Data lines:

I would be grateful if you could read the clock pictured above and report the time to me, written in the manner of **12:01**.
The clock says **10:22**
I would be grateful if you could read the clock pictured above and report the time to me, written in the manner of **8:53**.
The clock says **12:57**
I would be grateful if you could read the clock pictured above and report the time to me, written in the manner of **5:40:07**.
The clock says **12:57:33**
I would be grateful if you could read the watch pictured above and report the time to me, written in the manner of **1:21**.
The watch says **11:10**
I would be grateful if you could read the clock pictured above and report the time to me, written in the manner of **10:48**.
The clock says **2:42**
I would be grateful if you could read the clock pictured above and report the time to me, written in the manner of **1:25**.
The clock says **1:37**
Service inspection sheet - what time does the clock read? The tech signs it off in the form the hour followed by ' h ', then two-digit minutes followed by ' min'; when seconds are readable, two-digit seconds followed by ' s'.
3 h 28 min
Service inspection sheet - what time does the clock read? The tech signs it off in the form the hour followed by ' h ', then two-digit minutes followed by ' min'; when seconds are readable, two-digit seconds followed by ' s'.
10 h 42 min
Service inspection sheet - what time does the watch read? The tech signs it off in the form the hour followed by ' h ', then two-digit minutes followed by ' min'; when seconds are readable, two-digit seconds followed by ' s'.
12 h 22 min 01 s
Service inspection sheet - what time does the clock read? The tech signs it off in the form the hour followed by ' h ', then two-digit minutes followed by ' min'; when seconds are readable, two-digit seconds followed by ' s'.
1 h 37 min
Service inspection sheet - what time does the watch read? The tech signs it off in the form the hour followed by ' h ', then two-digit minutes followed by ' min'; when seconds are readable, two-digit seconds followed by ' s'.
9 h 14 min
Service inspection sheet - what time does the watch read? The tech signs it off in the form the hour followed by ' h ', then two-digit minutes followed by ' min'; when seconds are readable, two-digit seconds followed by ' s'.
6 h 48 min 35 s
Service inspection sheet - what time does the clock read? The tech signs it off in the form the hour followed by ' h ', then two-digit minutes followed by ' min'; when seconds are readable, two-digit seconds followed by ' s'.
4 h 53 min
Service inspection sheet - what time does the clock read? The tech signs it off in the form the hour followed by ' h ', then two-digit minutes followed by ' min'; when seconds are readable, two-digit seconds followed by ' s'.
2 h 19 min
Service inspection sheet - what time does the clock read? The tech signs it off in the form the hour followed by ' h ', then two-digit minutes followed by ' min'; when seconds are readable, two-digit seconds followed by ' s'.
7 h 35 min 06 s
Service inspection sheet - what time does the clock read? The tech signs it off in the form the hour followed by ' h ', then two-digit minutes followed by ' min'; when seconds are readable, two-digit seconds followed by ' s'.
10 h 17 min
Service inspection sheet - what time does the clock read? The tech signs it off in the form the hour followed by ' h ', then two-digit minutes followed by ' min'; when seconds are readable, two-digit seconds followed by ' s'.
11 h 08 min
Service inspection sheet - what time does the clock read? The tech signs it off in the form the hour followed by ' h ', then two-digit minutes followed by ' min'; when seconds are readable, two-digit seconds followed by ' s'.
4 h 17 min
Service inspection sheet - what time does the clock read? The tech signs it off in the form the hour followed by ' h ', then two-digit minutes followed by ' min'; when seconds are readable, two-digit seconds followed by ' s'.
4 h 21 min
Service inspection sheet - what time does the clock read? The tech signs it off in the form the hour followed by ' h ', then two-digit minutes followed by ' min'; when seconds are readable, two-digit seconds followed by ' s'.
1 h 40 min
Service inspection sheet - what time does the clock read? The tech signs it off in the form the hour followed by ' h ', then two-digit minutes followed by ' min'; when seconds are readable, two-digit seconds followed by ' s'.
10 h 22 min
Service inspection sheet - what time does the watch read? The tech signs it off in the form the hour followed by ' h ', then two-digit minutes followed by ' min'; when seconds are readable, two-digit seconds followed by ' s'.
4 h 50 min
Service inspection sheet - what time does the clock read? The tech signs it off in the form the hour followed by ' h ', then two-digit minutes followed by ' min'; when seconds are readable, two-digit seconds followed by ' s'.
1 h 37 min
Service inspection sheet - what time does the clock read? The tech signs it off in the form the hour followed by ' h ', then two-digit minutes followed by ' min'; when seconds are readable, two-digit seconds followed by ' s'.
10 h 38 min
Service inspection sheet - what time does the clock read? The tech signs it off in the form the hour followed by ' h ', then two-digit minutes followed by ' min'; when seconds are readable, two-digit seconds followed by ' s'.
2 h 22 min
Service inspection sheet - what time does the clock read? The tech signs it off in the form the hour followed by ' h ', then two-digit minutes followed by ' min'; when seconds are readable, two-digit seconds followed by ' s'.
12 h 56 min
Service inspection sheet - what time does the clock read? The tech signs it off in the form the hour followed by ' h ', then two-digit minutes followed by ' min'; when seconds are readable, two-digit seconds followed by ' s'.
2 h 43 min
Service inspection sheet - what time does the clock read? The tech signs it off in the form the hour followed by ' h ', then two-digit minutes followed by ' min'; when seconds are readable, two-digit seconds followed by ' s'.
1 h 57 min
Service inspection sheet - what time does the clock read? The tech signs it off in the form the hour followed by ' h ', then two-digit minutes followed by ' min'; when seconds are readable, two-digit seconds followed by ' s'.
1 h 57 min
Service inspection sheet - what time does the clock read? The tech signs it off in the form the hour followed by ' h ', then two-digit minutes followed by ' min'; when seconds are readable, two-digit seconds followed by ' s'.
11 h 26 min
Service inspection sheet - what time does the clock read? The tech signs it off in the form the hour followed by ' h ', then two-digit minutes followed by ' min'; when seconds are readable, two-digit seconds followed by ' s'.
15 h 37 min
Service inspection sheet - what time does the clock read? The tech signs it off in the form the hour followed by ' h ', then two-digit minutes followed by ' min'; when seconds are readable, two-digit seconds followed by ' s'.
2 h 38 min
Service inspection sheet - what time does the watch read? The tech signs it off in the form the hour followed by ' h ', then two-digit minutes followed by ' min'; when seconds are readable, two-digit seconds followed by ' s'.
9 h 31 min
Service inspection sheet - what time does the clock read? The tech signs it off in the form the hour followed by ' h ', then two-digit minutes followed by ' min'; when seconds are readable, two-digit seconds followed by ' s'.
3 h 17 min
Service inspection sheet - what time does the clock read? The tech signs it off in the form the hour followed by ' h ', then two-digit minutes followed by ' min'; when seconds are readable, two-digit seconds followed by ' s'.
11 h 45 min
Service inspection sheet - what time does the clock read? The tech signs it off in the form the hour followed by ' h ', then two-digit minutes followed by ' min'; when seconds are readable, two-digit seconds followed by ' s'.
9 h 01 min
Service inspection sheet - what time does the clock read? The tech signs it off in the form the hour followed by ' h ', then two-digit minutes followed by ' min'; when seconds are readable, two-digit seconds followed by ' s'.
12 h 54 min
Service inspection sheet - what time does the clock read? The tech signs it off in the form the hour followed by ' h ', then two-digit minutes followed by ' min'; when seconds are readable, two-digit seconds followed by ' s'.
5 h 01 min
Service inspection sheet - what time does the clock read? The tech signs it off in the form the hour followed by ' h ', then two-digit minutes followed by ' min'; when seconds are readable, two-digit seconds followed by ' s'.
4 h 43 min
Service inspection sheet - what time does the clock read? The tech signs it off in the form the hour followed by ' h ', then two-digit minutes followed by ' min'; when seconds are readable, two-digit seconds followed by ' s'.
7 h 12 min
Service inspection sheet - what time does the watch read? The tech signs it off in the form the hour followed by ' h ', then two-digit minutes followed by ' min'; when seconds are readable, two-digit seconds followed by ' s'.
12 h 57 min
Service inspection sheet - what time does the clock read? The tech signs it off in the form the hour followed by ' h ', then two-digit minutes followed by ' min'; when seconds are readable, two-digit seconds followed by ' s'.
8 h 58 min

TASK TO COMPLETE:
List every line in the listing above that contains the word "says".

OUTPUT BELOW:
The clock says **10:22**
The clock says **12:57**
The clock says **12:57:33**
The watch says **11:10**
The clock says **2:42**
The clock says **1:37**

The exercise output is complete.